さて、25日は別の友人宅へ。デンマークのクリスマスは24日が本番ですが、彼女の家では今年はご主人が24日に仕事があったので1日遅れの25日がクリスマスのお祝いとなりました。
150131-7.jpg大きなツリーは、大きすぎてセールになっていたものを買ったとか。家に入りきらなくて、結局少し切らないといけなかったそうです。
そうは言っても天井の高い素敵な家。これはご主人の祖父母が1939年から住んでいた古い家で、お二人が亡くなったあと、ご両親は既に家を持っていたので、彼が結婚するまで一人暮らしをしていたそうです。

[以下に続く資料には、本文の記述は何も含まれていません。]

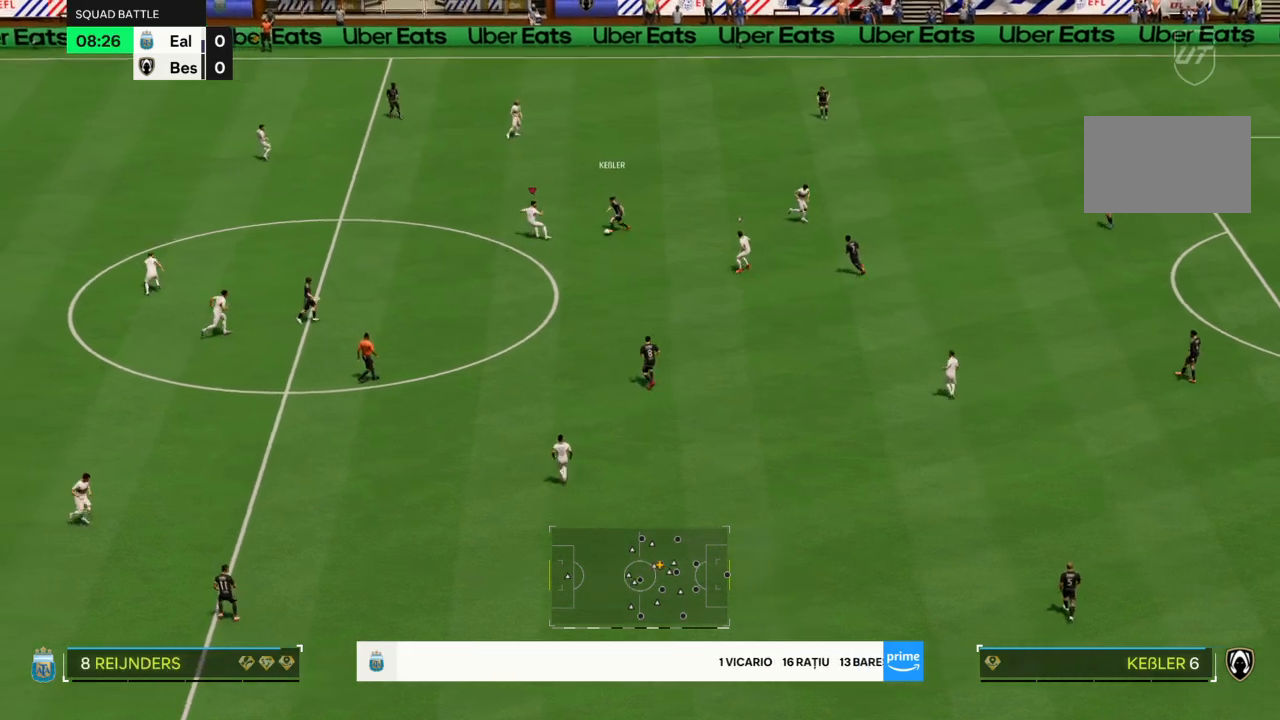
{"buttons": ["CIRCLE", "L2", "R2"], "left_stick": "down-right", "right_stick": "center", "events": [[100, "left_stick", "up-right"], [200, "CROSS", "up"], [233, "CIRCLE", "down"], [233, "left_stick", "down-right"]]}
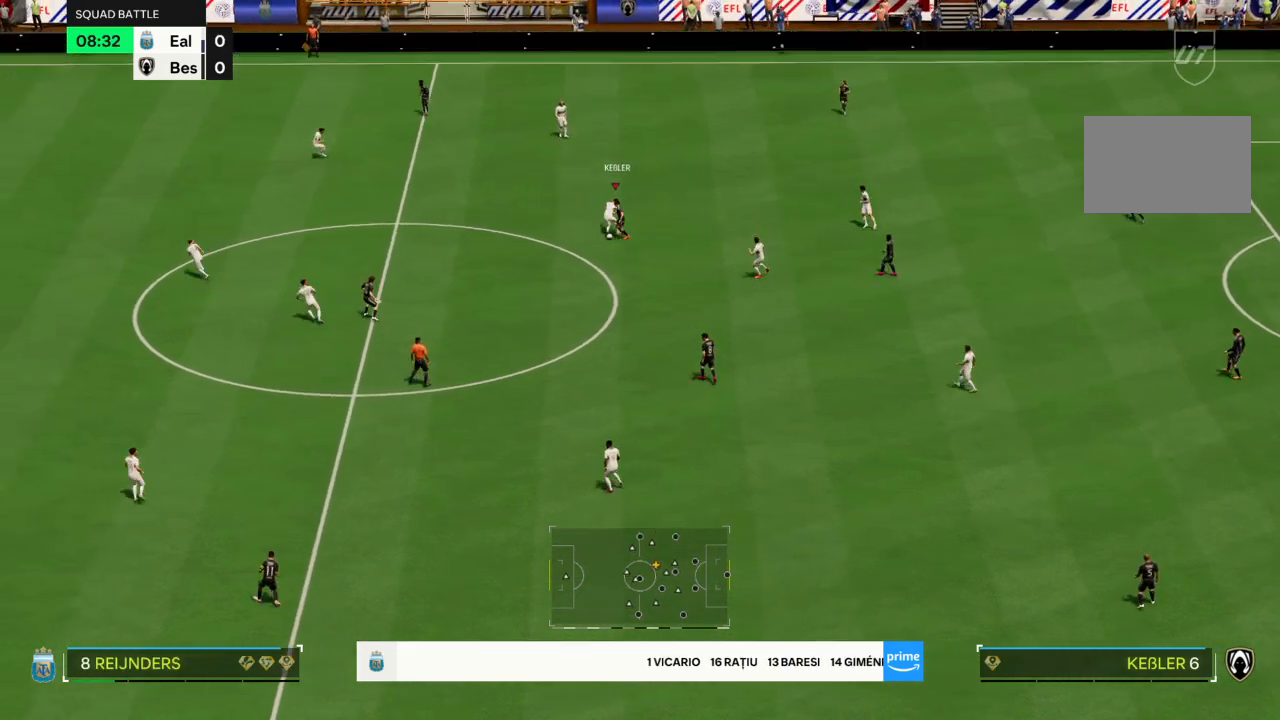
{"buttons": ["R2"], "left_stick": "right", "right_stick": "center", "events": [[34, "CIRCLE", "up"], [34, "left_stick", "down"], [67, "L2", "up"], [200, "left_stick", "down-right"], [501, "left_stick", "right"]]}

150131-2.jpgその結婚相手が友人。彼女はフィンランド人なので(国際結婚ですね)家のあちこちにはフィンランドらしい飾りがあります。これはクリスマスの藁の山羊。何故クリスマスに山羊なのか、実はあまり良く分かっていません。一説には北欧神話のトール神の連れた山羊から、とも言われています。スウェーデンとフィンランドではお馴染みですが、デンマークで見ることはあまりない飾りです。

150131-4.jpgここにも、小さな山羊が。ちなみにフィンランド語ではヨウルプッキ、これはサンタクロースを意味するフィンランド語でもあり、古代の信仰と新しい信仰が混ざった事が見て取れます。

150131-12.jpgマリメッコのテーブルクロスと、ムーミンマグはまさしくフィンランド!

150131-3.jpgテーブルには手作りのジンジャーブレッドクッキーと、北欧の家庭のお菓子の定番のひとつ、チョコレートボウル。クッキーが乗っているのはリーヒマキガラスのTupruではないかしら。デザインはNanny Still(ナニー・スティル)で1970年代製。

150131-9.jpgジンジャーブレッドハウスもありました。彼女が言うには、デンマークではジンジャーブレッドハウスはあまり作る人はいないそう。「フィンランドのサイトを検索してみてよ。すごく沢山の色んな飾りつけをしたジンジャーブレッドハウスが出てくるから!」らしいですよ(検索しなきゃ)。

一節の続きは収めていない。